Nov. 22 (Bloomberg) -- Ariad Pharmaceuticals Inc. rose the most in more than four years after European regulators allowed the company to continue selling its leukemia drug, which is suspended in the U.S. because of the treatment’s risks.
Ariad climbed 36 percent to $3.78 at the close in New York, the biggest single-day increase since July 2009.
The shares had plunged 44 percent on Oct. 31 after the U.S. Food and Drug Administration suspended sales pending a review. The agency found about 24 percent of patients using the drug in a trial had heart attacks, strokes and other serious vascular events. The European Medicines Agency today recommended patients with a history of heart attack or stroke stop using Iclusig unless the benefits outweigh the dangers and that possible new users be assessed for cardiovascular risks, Cambridge, Massachusetts-based Ariad said today in a statement.
“We have been working closely with the EMA to provide updated clinical-trial data on patients treated with Iclusig,” Jonathan Dickinson, general manager of Ariad in Europe, said in the statement.

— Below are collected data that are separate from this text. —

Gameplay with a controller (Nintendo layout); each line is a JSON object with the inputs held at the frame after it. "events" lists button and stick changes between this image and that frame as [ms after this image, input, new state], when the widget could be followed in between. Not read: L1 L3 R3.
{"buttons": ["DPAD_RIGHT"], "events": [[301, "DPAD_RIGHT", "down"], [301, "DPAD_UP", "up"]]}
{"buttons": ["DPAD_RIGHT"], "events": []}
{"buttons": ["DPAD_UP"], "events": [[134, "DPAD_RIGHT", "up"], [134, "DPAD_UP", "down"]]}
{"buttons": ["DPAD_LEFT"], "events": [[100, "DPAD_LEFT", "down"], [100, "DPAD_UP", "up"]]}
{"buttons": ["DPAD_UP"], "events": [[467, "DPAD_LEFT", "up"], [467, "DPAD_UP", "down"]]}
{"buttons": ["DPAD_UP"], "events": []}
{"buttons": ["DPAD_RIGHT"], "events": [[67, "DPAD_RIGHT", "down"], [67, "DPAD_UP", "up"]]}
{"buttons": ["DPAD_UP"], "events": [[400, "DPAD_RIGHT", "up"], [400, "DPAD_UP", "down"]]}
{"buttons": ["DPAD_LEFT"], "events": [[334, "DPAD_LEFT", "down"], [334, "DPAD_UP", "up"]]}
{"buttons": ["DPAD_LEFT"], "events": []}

The European regulators also recommended patients be monitored and that Iclusig be stopped if a user’s hypertension isn’t under control. The EMA plans to further review the benefits and risks of Iclusig and may make additional recommendations, Ariad said.
Iclusig is Ariad’s only product and was approved in July in Europe and last year in the U.S. for two rare blood cancers. The treatment is expected to generate revenue of $52 million next year, according to the average of nine analysts’ estimates compiled by Bloomberg.
In the U.S., the medicine was approved based on an accelerated process that relied on a single trial showing it helped patients. Companies that gain accelerated approval must conduct additional research to prove the medicine is effective. Those further results for Iclusig showed the increased safety risks.